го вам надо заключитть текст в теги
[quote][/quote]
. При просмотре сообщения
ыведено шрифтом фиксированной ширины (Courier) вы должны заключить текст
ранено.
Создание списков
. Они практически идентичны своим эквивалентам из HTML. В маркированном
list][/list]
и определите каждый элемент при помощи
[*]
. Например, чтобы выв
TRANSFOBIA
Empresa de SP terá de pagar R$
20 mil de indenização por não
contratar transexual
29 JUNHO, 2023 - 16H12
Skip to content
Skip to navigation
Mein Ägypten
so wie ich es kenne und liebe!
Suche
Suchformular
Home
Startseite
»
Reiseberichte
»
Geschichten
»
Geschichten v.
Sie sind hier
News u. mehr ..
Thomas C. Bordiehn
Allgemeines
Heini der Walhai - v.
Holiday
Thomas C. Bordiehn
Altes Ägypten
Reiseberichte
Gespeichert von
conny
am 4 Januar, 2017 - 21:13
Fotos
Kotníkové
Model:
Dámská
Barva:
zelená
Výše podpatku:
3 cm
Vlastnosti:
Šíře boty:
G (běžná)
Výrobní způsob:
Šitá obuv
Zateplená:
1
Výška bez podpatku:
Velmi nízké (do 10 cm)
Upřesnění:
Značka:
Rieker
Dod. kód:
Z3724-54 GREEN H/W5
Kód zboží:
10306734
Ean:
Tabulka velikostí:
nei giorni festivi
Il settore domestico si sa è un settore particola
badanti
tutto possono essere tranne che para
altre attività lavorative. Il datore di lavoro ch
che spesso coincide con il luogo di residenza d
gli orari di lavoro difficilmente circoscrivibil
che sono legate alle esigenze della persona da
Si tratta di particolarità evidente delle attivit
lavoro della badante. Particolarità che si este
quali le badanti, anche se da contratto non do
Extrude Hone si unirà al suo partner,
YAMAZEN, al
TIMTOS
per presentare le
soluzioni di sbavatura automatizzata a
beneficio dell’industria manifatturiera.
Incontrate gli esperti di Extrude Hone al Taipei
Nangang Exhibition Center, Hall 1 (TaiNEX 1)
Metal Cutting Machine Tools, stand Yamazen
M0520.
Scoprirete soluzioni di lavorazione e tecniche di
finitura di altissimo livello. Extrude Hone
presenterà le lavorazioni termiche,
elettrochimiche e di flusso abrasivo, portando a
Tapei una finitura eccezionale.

▬▬▬

Exercise →
Looking at the entries, work out how many lines include the word "badanti" and give the number by itself.

Final answer →
2